Sicurezza: Kelany (FDI), inchiesta su fondi ad Hamas? Finta solidarietà si è fatta criminale 

“Ci dichiariamo ampiamente soddisfatti della risposta del ministro Piantedosi, non solo per quello che ha detto in quest’Aula, ma anche per la risposta che il governo sta dando nella lotta contro il radicalismo islamico, penso per esempio ai 250 cittadini radicalizzati ed espulsi dall’inizio della legislatura. Tuttavia non possiamo non sottolineare la nostra preoccupazione per quello che sta emergendo da inchieste circa i rapporti che alcuni soggetti con la scusa della beneficenza hanno con realtà legate ad Hamas e all’ islamismo radicale e che le sinistre e i loro megafoni mediatici stanno colpevolmente e volontariamente minimizzando.

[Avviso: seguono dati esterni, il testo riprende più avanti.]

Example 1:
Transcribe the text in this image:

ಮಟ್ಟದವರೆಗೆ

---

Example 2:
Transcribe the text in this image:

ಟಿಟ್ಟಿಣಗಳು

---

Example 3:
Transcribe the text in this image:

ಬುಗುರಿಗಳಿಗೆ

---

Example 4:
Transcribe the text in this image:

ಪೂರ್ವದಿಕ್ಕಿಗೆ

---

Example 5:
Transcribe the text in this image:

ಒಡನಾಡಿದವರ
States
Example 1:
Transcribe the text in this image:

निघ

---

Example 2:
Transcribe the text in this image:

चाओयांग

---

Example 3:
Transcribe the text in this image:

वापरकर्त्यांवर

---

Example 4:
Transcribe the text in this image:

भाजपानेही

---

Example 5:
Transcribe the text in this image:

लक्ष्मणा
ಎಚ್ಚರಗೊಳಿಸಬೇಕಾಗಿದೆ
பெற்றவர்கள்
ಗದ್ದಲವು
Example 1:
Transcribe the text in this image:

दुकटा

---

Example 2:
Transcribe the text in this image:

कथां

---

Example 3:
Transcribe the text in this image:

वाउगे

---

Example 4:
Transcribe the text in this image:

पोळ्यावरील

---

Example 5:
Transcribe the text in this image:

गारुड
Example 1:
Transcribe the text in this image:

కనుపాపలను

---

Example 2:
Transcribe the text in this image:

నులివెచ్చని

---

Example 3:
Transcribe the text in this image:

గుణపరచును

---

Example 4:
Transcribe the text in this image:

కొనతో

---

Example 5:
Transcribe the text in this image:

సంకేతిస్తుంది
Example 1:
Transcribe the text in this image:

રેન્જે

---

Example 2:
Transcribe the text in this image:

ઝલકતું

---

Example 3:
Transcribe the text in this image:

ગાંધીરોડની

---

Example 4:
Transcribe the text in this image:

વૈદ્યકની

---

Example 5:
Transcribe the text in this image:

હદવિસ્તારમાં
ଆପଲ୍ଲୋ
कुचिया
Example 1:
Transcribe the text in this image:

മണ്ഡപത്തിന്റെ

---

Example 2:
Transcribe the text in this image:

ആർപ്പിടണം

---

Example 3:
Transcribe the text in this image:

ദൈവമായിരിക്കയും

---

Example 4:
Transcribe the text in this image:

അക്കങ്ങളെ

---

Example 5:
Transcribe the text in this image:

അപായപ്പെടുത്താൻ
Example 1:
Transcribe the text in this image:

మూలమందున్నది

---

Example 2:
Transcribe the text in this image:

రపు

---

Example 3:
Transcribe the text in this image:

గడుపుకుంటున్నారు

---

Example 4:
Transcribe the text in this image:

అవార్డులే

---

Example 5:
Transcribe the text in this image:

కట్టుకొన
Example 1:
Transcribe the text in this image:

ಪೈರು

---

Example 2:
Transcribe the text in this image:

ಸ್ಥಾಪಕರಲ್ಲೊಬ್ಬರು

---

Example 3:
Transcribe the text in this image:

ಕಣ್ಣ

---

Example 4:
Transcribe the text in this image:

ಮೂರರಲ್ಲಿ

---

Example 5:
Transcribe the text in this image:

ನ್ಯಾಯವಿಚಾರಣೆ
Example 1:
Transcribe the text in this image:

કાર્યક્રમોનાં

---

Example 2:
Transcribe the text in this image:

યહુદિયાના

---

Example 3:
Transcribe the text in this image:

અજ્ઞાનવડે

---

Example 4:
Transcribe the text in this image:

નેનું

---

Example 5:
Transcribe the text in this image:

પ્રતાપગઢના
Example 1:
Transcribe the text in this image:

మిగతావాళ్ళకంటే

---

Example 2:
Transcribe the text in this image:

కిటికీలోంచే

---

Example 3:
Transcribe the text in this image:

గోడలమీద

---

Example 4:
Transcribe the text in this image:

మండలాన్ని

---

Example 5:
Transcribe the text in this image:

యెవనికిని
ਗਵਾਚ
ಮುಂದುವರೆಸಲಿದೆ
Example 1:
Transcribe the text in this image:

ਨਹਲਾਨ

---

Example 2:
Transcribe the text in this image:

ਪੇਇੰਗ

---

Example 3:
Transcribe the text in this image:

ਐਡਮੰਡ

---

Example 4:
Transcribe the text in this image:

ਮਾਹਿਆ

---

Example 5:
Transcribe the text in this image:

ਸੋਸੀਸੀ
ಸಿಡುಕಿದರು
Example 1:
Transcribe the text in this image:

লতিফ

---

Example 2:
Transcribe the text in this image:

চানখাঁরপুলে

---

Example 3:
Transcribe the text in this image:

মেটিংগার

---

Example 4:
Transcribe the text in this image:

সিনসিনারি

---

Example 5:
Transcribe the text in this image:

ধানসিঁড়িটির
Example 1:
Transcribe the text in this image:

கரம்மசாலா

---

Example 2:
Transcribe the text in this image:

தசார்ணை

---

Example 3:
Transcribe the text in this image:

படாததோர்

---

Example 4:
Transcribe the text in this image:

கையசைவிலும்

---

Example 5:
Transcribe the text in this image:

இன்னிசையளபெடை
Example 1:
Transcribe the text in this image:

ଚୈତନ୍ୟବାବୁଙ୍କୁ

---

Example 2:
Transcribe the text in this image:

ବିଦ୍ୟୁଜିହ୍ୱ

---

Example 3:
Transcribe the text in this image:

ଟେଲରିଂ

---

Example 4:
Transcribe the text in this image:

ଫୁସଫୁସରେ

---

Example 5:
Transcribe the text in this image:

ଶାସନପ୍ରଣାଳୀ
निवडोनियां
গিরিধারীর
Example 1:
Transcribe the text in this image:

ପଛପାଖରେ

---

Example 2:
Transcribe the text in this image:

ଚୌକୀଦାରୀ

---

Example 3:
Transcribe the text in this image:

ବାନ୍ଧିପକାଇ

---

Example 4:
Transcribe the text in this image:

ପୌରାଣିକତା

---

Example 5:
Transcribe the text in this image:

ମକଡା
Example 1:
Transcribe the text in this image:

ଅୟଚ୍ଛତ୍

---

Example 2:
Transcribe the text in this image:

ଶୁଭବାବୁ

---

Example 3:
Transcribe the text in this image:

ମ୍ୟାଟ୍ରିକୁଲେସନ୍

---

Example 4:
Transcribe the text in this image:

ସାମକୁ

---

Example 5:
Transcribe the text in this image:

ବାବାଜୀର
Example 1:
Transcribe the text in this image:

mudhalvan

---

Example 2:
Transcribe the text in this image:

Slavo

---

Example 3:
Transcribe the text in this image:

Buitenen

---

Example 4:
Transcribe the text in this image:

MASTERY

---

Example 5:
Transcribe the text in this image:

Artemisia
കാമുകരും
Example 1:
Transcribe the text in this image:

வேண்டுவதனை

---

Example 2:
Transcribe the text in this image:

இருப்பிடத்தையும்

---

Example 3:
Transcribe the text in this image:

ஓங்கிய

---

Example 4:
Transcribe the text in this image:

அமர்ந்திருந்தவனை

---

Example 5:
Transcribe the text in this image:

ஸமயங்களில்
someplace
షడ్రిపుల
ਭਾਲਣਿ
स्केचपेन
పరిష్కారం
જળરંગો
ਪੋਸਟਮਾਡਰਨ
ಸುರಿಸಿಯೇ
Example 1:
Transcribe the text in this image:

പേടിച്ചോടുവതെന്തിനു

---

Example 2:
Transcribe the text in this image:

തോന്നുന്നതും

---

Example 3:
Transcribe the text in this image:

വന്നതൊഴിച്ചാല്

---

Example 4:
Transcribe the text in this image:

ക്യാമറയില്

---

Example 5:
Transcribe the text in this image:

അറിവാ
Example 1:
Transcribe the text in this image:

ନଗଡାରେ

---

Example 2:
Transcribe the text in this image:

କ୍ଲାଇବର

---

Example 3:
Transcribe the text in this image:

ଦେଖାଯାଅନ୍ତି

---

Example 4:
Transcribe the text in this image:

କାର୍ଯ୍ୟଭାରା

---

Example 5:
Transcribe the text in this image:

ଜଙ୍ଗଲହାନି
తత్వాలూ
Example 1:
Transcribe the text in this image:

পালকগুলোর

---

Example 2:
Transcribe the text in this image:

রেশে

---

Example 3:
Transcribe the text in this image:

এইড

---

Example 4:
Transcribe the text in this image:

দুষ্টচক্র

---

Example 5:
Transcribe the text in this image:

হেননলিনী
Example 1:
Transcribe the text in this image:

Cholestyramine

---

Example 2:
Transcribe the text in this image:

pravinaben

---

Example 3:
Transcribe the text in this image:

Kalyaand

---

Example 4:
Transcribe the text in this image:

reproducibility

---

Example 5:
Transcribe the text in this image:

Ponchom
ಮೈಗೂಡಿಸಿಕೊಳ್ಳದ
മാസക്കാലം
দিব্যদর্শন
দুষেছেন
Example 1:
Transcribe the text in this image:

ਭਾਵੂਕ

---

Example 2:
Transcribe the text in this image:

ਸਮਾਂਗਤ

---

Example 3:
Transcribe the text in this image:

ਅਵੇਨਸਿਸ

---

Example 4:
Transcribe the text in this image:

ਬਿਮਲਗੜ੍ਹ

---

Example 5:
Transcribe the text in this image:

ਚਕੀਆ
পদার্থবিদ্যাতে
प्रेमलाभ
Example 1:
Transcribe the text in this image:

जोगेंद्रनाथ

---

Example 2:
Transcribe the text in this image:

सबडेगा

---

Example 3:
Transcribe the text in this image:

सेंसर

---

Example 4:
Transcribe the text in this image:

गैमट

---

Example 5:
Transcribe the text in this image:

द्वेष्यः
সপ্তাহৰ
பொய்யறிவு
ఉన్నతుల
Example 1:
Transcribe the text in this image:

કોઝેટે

Vi è come rara eccezione l’inchiesta pregevole del quotidiano ‘Il Tempo’, che fa emergere uno spaccato veramente inquietante di fiumi di denaro, milioni di euro raccolti con la scusa della solidarietà al popolo palestinese finiti verosimilmente nelle casse di Hamas. L’inchiesta mostra anche il  perché le sinistre minimizzino: perché alcuni soggetti, come Mohammad Hannoun, attualmente in carcere per terrorismo, hanno stretto loro la mano. Costui è stato invitato dai Cinque Stelle alla Camera, è stato da loro coccolato, la deputata Ascari ci è andata a passeggio per tutto il Medio Oriente e infine delegazioni del Movimento 5 Stelle e del Partito Democratico si sono imbarcati a fare i turisti della solidarietà sulle flottiglie che sono finanziate da sostenitori e fiancheggiatori dei terroristi. È un atteggiamento che nella migliore delle ipotesi è irresponsabile. Le sinistre dicono che non si può criminalizzare la solidarietà, ma  l’inchiesta Domino con il coinvolgimento di Hannoun, di Hijazi, di Abdu, sta rivelando che è la solidarietà finta che si è fatta criminale”. Lo ha dichiarato Sara Kelany, deputato di Fratelli d’Italia e responsabile dipartimento Immigrazione del partito, oggi in Aula in seguito alla risposta del Ministro dell’Interno Matteo Piantedosi durante il Question Time.